RECORD EXTRACTS below:
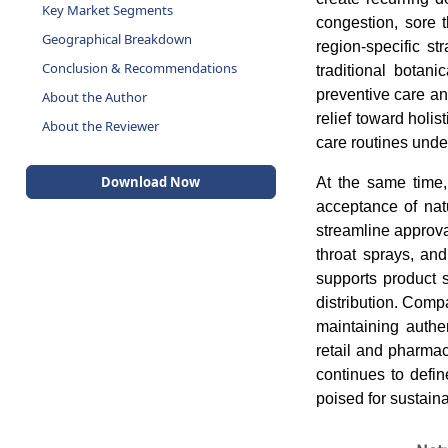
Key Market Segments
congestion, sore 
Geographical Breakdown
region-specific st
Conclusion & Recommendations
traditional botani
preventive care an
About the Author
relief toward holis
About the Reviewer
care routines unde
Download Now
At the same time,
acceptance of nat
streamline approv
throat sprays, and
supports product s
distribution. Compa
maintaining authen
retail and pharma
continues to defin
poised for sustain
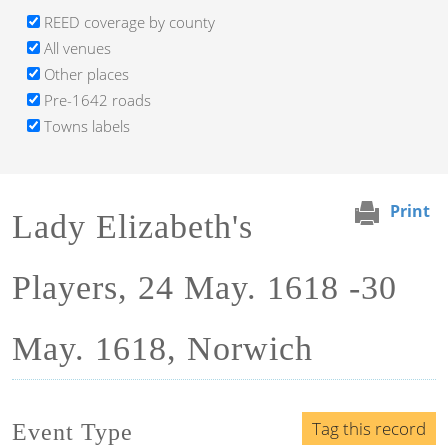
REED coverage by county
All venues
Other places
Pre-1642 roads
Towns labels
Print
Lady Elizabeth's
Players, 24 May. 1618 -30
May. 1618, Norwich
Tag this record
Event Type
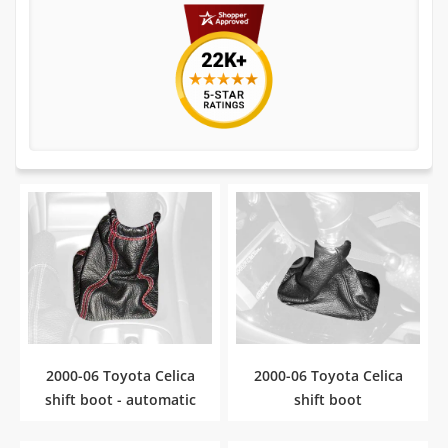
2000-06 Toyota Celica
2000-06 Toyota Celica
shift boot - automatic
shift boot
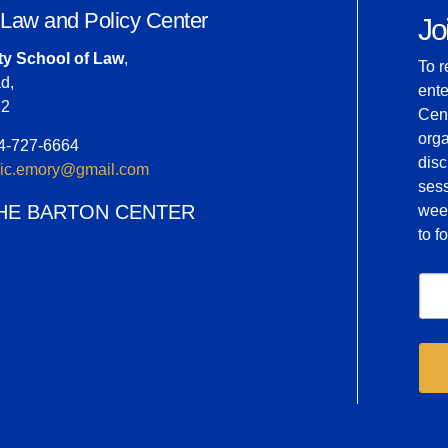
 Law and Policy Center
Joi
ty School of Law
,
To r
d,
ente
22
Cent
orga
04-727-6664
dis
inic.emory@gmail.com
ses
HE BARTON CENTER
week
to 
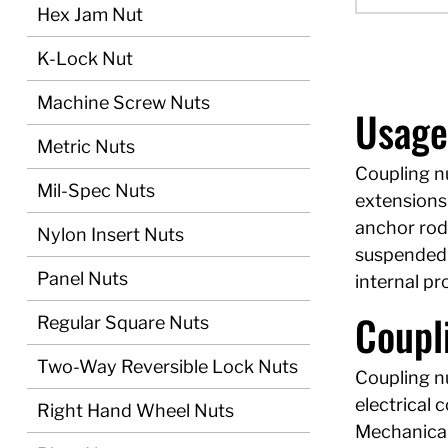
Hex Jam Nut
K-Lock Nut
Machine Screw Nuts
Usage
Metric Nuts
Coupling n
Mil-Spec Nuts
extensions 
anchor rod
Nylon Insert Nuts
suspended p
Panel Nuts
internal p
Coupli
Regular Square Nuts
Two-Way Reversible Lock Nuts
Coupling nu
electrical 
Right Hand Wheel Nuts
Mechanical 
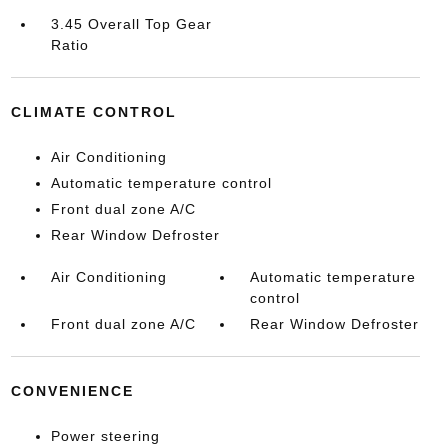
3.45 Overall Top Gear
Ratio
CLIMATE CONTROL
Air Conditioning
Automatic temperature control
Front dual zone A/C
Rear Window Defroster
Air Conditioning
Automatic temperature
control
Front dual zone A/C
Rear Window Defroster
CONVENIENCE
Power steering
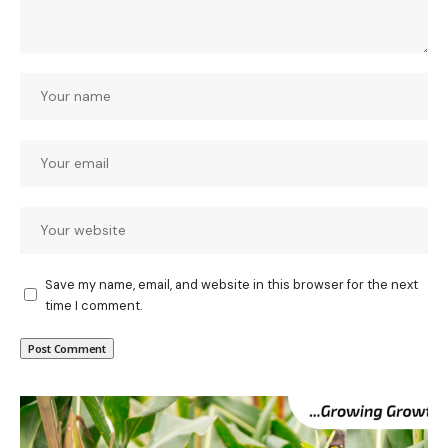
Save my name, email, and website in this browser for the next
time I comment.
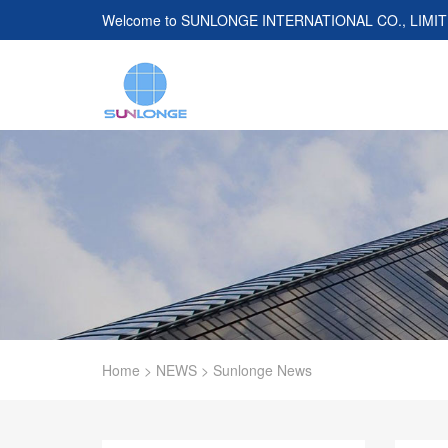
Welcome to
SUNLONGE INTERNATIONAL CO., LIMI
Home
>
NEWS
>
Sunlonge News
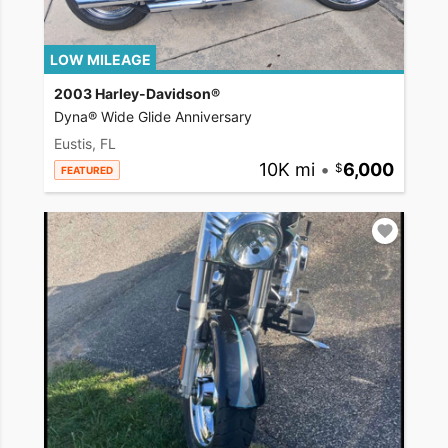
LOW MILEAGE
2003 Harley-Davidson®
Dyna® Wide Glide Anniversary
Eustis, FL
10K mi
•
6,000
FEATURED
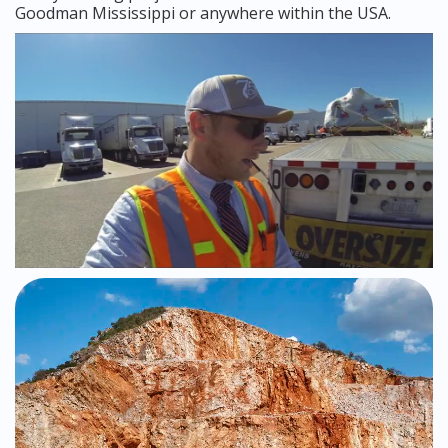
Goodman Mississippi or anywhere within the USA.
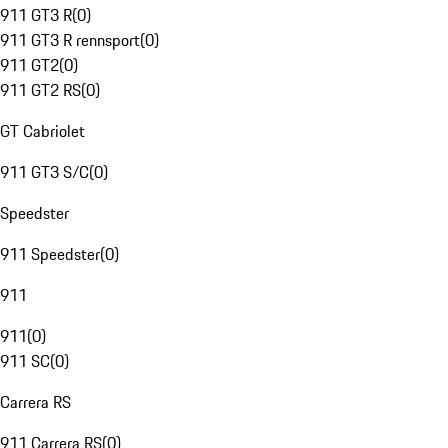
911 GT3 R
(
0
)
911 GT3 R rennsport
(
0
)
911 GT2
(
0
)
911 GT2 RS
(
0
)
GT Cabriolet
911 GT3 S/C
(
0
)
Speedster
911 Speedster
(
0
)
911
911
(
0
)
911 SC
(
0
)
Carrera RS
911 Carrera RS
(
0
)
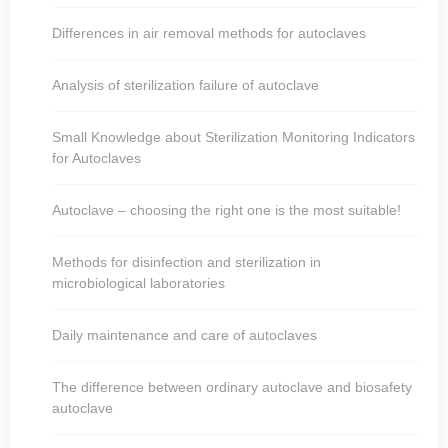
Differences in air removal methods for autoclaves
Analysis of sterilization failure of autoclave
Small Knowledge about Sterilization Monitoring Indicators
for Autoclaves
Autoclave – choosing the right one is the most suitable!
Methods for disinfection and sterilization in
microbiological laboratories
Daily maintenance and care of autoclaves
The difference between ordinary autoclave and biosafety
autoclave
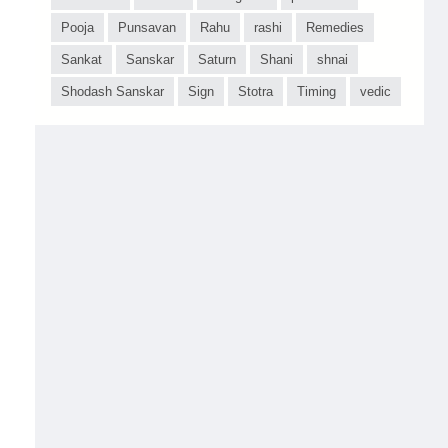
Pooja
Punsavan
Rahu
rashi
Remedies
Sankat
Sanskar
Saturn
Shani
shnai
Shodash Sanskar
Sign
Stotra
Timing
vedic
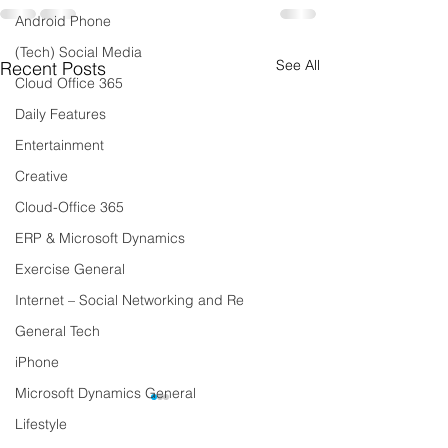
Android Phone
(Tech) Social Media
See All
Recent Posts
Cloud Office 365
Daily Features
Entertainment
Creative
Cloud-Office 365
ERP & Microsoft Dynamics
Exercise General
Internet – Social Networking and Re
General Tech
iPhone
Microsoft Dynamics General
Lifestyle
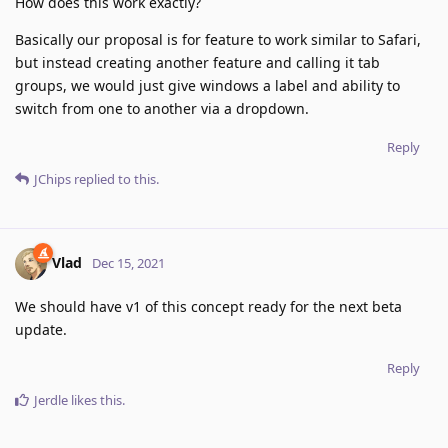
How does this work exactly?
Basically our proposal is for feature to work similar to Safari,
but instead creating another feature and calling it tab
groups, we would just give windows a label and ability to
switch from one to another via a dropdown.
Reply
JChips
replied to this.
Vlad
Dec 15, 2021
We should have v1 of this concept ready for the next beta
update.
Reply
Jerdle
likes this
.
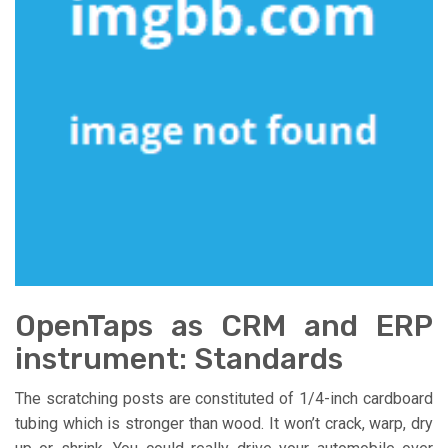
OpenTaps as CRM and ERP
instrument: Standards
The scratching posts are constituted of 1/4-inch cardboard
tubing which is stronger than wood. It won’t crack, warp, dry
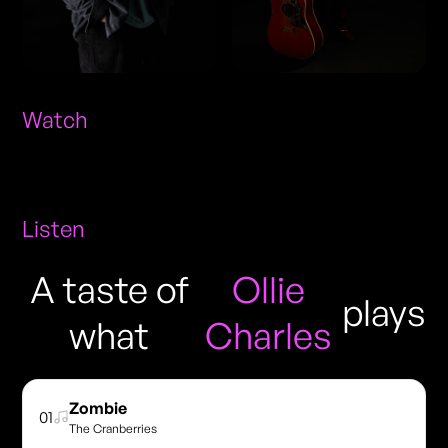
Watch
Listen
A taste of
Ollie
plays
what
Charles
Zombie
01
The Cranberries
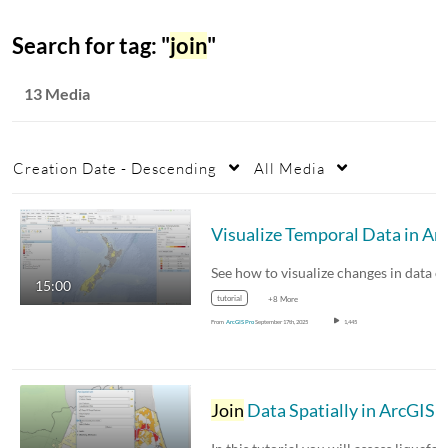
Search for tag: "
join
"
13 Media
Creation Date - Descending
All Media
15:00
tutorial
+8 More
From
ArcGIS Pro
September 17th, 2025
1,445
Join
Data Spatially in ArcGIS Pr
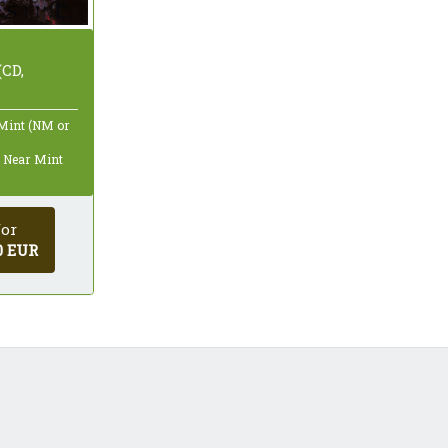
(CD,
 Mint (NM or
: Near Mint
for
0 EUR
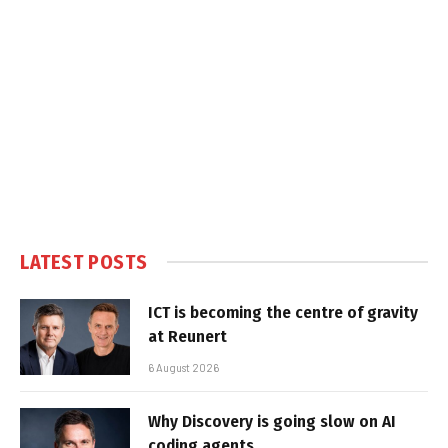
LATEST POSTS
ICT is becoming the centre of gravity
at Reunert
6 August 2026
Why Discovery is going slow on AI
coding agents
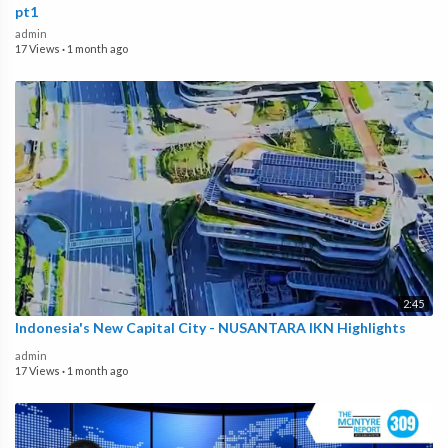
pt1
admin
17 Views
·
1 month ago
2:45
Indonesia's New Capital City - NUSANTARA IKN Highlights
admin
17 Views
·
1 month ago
End of RECORD EXTRACTS.
### INSTRUCTION
How many lines in the records contain the string "Microsoft"? Case counts, and the reply should be the number alone.

### WORKED SOLUTION
2